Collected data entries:
--- start ---

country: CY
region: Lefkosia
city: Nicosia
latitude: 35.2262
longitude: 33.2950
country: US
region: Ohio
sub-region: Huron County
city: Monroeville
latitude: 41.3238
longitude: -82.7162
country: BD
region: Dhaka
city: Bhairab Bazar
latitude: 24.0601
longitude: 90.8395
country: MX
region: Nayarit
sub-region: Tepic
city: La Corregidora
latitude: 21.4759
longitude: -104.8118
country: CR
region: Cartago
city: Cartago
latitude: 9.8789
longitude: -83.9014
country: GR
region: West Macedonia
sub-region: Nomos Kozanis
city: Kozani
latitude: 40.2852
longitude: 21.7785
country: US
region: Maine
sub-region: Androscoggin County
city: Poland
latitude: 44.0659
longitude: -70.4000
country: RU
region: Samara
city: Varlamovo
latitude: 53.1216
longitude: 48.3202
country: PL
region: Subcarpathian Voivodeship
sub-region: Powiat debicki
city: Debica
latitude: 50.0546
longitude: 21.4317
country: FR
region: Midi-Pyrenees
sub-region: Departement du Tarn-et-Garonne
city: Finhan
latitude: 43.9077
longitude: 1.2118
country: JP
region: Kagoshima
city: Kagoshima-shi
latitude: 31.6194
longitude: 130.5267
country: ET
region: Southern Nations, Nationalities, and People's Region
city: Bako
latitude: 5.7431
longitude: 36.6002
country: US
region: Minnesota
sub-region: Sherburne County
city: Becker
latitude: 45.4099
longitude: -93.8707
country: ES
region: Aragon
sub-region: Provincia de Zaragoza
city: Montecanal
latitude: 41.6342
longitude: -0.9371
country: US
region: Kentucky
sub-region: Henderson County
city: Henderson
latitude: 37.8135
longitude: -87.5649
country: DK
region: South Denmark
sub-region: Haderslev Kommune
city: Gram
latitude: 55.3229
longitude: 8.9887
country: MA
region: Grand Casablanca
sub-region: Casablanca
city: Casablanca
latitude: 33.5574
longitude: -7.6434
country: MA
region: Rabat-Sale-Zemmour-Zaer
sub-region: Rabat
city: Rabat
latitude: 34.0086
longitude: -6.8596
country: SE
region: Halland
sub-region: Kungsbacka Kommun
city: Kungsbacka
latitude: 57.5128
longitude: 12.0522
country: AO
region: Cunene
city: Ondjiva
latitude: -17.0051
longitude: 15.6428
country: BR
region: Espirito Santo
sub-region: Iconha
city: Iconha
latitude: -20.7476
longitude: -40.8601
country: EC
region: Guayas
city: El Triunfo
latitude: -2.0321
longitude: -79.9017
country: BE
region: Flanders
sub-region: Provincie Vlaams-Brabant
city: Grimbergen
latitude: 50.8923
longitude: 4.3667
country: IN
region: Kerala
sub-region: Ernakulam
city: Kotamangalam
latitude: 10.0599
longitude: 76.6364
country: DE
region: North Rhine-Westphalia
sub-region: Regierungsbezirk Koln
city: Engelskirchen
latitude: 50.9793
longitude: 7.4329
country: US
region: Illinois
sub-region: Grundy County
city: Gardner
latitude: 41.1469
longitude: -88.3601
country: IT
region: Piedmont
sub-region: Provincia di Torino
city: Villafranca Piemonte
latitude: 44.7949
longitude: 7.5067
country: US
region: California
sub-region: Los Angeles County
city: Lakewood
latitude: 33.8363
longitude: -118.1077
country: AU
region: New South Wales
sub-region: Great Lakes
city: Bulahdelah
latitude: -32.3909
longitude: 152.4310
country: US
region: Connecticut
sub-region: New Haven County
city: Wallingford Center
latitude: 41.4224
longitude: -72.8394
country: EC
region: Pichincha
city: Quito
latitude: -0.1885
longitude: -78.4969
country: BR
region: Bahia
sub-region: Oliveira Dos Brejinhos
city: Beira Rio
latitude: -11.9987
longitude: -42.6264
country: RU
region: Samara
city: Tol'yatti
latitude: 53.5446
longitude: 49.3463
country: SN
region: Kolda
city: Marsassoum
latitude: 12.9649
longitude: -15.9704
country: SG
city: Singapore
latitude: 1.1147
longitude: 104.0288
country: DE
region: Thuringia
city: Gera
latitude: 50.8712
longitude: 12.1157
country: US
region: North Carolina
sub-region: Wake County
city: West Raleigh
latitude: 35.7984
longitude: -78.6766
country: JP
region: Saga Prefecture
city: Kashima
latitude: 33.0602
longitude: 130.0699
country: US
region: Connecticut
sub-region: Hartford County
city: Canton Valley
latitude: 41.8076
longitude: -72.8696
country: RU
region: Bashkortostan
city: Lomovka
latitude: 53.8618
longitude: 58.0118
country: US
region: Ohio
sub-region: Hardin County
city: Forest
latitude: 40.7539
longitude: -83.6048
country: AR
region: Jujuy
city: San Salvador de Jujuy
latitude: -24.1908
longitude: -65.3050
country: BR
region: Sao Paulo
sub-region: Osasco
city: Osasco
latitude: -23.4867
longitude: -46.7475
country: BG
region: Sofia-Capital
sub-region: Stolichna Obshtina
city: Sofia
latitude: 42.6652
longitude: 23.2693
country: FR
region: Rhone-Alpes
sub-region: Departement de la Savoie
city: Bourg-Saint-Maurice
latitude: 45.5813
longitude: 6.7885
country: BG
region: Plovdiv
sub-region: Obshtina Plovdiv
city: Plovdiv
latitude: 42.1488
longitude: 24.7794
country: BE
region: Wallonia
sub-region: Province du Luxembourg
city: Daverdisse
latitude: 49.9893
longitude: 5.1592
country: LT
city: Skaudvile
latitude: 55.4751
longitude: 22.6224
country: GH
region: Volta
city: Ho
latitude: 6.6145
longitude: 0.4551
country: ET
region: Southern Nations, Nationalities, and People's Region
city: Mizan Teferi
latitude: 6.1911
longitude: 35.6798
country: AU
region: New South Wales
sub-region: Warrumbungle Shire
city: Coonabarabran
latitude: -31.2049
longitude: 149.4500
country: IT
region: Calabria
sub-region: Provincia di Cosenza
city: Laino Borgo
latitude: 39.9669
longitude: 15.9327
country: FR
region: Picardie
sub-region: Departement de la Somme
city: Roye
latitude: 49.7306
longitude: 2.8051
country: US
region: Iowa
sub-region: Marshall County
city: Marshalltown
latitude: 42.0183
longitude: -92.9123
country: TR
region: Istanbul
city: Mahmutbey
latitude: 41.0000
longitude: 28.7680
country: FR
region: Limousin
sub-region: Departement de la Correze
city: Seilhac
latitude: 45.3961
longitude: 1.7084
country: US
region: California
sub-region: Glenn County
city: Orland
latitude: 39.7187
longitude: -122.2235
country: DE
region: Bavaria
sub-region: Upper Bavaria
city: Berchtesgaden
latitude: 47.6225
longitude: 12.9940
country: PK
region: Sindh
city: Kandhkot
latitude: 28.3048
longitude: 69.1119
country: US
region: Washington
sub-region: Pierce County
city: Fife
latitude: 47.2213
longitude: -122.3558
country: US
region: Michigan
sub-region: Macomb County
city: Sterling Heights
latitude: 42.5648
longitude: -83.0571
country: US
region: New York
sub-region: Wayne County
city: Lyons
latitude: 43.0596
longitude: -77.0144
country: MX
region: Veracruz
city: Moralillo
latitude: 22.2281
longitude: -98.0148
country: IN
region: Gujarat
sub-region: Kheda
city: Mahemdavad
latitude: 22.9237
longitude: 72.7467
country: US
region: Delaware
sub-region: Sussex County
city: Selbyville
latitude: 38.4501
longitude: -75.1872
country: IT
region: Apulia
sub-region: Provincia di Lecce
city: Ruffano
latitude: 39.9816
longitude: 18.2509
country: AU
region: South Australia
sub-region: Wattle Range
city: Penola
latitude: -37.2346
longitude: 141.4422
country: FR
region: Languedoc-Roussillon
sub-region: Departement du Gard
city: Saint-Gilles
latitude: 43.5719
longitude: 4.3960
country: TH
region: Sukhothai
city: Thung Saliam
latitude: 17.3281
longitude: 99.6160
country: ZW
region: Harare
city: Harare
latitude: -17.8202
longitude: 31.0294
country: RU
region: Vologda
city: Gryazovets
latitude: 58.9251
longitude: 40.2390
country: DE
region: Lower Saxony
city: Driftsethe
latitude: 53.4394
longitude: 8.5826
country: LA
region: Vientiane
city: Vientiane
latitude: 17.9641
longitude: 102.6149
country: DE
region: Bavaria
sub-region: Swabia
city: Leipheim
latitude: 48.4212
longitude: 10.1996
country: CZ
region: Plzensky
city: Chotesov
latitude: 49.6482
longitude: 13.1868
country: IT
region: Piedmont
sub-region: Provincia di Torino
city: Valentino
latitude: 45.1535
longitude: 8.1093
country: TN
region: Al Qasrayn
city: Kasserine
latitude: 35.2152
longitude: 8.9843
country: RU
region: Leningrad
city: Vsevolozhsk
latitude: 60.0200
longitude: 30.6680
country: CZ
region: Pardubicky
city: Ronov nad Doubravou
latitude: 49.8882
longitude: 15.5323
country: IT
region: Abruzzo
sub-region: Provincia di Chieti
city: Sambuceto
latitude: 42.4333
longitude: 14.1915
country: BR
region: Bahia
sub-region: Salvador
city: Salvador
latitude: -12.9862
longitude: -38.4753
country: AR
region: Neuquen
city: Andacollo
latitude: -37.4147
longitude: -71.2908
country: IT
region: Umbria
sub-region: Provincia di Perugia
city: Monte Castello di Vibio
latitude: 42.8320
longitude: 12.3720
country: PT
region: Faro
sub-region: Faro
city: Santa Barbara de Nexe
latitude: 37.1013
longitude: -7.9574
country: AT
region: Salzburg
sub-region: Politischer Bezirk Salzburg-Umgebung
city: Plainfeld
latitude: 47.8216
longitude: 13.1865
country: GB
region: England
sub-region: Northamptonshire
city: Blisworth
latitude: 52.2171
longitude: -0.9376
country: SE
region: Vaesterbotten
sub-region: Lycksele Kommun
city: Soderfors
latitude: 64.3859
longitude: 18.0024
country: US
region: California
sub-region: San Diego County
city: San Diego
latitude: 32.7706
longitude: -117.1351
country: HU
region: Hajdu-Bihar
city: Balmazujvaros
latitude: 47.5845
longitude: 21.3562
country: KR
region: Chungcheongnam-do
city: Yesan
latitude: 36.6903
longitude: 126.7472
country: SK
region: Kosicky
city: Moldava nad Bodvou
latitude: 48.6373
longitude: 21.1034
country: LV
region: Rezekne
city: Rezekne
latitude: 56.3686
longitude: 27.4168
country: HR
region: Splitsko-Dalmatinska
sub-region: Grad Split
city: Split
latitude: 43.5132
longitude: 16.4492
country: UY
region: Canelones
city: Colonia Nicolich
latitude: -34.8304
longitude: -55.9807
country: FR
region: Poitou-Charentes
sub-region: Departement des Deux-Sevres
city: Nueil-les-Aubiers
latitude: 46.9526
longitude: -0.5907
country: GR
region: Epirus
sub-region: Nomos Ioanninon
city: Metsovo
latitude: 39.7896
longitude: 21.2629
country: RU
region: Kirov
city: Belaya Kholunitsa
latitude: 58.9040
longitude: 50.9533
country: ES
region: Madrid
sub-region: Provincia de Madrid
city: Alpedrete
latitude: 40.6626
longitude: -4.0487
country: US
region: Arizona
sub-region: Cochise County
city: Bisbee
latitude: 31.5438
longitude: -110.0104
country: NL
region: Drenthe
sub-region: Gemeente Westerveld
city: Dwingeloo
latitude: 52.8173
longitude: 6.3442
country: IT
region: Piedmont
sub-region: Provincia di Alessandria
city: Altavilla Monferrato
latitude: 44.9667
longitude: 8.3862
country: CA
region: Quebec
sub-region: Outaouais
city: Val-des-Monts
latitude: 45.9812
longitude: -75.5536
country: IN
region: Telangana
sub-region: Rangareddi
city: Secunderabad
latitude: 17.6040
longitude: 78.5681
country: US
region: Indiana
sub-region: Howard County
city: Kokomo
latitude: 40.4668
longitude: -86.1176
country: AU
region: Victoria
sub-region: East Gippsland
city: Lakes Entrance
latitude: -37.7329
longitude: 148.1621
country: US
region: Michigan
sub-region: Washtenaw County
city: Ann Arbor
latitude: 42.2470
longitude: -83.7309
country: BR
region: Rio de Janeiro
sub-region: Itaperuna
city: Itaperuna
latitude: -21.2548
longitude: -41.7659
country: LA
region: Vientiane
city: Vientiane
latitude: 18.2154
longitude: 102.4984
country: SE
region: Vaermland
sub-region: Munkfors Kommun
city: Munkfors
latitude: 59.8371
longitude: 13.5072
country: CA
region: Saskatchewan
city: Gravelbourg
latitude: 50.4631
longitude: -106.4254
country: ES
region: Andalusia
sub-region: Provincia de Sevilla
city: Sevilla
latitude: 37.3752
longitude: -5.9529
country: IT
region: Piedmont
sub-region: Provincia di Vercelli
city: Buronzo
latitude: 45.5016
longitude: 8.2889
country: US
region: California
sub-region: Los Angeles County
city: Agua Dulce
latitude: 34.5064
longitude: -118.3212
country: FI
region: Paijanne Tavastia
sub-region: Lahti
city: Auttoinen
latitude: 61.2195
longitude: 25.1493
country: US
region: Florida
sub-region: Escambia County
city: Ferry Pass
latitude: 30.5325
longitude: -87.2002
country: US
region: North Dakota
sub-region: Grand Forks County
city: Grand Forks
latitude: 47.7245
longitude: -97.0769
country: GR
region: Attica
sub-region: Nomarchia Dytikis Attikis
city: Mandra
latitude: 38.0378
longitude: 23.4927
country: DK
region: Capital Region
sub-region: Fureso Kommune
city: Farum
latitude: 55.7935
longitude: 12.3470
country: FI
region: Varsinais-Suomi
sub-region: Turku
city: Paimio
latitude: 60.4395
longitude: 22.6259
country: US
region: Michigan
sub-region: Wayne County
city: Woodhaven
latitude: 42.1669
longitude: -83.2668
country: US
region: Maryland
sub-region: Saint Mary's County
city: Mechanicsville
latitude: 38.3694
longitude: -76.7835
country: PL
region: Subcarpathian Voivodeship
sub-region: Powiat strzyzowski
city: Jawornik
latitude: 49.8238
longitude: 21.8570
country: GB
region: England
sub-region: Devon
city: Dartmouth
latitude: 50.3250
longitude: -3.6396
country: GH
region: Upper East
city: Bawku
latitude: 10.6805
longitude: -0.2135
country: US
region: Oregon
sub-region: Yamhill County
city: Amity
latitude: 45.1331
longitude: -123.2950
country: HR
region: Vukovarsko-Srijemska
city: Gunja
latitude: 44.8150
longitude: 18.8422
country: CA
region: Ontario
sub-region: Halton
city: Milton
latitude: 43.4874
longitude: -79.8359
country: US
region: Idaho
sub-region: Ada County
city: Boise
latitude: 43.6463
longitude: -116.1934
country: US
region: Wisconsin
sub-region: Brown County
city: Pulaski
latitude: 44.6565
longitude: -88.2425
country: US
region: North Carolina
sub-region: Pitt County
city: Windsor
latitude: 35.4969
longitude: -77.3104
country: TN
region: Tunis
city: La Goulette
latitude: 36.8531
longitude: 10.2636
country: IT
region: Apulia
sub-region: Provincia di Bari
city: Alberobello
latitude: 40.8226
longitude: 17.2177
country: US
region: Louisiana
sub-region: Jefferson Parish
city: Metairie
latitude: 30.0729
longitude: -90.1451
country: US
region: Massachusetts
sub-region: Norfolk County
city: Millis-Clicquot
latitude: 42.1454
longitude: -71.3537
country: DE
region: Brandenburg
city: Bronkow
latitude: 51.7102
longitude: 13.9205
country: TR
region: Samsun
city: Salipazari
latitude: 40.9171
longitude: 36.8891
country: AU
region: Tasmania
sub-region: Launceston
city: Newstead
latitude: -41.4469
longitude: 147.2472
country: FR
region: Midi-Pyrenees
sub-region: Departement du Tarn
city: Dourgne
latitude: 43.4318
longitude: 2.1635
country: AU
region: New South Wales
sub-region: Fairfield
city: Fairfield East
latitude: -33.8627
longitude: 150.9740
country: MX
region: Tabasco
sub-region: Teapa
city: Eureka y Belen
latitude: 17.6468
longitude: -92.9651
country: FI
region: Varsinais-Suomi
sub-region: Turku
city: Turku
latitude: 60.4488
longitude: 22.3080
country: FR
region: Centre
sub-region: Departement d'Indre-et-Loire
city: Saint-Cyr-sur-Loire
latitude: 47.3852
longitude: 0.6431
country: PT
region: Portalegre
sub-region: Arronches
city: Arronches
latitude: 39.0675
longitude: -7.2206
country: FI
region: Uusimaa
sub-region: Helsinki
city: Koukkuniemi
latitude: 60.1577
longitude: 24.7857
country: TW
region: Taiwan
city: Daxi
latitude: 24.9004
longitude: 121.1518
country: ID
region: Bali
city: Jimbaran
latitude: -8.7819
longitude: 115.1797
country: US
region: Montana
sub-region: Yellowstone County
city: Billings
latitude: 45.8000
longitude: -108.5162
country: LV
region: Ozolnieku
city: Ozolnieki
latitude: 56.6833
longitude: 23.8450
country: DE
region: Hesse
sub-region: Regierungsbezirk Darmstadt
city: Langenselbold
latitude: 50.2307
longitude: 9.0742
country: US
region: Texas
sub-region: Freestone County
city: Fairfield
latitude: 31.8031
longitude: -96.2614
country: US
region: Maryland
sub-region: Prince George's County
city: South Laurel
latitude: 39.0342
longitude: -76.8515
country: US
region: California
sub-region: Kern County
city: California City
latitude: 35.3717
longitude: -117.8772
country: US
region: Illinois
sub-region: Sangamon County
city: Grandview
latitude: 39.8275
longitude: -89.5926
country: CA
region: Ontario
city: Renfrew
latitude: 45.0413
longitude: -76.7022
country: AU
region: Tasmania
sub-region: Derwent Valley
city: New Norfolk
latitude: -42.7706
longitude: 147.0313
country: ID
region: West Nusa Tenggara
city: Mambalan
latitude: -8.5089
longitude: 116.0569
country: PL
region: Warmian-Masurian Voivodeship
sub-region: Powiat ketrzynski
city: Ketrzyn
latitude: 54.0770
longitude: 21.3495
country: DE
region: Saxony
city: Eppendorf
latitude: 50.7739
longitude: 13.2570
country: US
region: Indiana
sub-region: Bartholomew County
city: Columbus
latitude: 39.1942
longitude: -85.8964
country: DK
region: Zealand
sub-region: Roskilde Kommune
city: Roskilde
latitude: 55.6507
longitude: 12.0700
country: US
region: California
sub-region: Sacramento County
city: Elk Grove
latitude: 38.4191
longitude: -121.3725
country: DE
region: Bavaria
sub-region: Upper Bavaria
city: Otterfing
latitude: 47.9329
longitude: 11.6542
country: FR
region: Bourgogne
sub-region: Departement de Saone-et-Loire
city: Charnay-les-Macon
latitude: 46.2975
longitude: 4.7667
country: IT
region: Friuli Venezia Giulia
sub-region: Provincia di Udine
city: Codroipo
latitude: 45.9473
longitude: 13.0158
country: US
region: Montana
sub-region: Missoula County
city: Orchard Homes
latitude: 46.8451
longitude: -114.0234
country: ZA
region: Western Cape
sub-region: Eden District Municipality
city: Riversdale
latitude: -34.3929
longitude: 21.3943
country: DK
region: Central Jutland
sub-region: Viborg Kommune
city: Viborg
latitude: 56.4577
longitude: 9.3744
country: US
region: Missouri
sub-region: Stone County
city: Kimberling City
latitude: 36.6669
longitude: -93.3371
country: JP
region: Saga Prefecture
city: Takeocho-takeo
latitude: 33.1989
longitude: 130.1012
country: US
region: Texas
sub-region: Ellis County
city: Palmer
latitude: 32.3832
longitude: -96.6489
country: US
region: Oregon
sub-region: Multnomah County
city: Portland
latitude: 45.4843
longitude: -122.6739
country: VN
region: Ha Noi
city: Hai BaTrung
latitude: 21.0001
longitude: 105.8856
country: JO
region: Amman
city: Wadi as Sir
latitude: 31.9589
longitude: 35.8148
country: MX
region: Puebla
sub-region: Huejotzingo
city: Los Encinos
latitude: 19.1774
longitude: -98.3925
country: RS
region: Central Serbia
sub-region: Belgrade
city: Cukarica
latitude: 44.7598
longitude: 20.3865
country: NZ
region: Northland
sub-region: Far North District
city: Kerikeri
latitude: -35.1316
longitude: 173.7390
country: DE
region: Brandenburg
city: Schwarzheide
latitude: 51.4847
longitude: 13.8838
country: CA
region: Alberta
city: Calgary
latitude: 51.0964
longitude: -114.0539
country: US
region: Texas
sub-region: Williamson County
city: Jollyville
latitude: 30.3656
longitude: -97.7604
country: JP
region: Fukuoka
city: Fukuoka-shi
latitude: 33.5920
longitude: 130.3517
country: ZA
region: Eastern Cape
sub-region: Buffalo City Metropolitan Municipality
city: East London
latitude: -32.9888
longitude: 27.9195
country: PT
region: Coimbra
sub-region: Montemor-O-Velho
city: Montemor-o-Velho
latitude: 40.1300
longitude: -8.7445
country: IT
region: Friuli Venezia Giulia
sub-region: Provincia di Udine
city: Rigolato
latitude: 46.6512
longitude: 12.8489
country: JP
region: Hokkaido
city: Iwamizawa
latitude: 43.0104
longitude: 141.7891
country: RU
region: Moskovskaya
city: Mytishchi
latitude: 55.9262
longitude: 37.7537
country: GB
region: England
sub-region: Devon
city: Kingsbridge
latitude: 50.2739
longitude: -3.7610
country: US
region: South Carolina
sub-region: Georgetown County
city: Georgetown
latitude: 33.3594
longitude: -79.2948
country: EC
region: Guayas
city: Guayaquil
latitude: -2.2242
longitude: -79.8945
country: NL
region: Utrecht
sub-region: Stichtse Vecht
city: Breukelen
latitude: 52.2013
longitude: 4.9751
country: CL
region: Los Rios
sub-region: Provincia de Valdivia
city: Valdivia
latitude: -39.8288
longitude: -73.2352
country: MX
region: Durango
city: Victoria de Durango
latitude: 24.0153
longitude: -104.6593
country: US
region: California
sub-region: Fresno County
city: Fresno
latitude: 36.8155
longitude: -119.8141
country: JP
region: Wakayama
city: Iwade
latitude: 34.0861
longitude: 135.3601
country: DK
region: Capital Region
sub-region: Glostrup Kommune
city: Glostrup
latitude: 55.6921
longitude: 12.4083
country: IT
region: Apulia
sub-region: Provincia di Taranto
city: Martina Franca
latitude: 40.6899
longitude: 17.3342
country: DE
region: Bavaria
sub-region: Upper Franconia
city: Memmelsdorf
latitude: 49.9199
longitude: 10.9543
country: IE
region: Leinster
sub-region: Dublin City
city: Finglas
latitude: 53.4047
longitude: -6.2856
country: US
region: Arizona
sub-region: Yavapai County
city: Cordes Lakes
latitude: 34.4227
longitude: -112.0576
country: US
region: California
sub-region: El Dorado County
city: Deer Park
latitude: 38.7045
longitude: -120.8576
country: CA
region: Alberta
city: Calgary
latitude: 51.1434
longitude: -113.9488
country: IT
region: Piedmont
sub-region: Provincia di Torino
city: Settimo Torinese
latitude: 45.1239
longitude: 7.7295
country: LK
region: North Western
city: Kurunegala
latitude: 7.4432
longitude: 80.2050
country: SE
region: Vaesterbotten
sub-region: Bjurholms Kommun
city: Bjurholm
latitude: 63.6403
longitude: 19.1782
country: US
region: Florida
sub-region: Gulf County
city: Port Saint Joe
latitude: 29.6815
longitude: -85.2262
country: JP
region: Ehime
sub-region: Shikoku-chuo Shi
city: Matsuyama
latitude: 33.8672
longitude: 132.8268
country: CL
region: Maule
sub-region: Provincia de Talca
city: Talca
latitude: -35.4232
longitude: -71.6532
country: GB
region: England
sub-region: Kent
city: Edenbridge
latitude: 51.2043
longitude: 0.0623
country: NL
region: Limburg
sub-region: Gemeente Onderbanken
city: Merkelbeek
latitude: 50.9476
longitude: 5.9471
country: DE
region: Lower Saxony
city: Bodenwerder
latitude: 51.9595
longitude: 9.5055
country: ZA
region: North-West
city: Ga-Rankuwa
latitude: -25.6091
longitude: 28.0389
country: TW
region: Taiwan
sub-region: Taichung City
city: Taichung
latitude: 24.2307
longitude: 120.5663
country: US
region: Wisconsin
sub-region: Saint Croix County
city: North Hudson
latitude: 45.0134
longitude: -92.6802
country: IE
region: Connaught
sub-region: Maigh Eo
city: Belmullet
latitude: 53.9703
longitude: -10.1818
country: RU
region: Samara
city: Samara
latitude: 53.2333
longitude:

--- end ---

## To do
Please lay out the rows from the line with "longitude: 1.2118" up to and including the line with "sub-region: Kungsbacka Kommun" as a two-column CSV with the columns field and value. Put one CSV line per row, with each field in quotation marks and any line breaks replaced by spaces.

## Solution to this task
field,value
"longitude:","1.2118"
"country:","JP"
"region:","Kagoshima"
"city:","Kagoshima-shi"
"latitude:","31.6194"
"longitude:","130.5267"
"country:","ET"
"region:","Southern Nations, Nationalities, and People's Region"
"city:","Bako"
"latitude:","5.7431"
"longitude:","36.6002"
"country:","US"
"region:","Minnesota"
"sub-region:","Sherburne County"
"city:","Becker"
"latitude:","45.4099"
"longitude:","-93.8707"
"country:","ES"
"region:","Aragon"
"sub-region:","Provincia de Zaragoza"
"city:","Montecanal"
"latitude:","41.6342"
"longitude:","-0.9371"
"country:","US"
"region:","Kentucky"
"sub-region:","Henderson County"
"city:","Henderson"
"latitude:","37.8135"
"longitude:","-87.5649"
"country:","DK"
"region:","South Denmark"
"sub-region:","Haderslev Kommune"
"city:","Gram"
"latitude:","55.3229"
"longitude:","8.9887"
"country:","MA"
"region:","Grand Casablanca"
"sub-region:","Casablanca"
"city:","Casablanca"
"latitude:","33.5574"
"longitude:","-7.6434"
"country:","MA"
"region:","Rabat-Sale-Zemmour-Zaer"
"sub-region:","Rabat"
"city:","Rabat"
"latitude:","34.0086"
"longitude:","-6.8596"
"country:","SE"
"region:","Halland"
"sub-region:","Kungsbacka Kommun"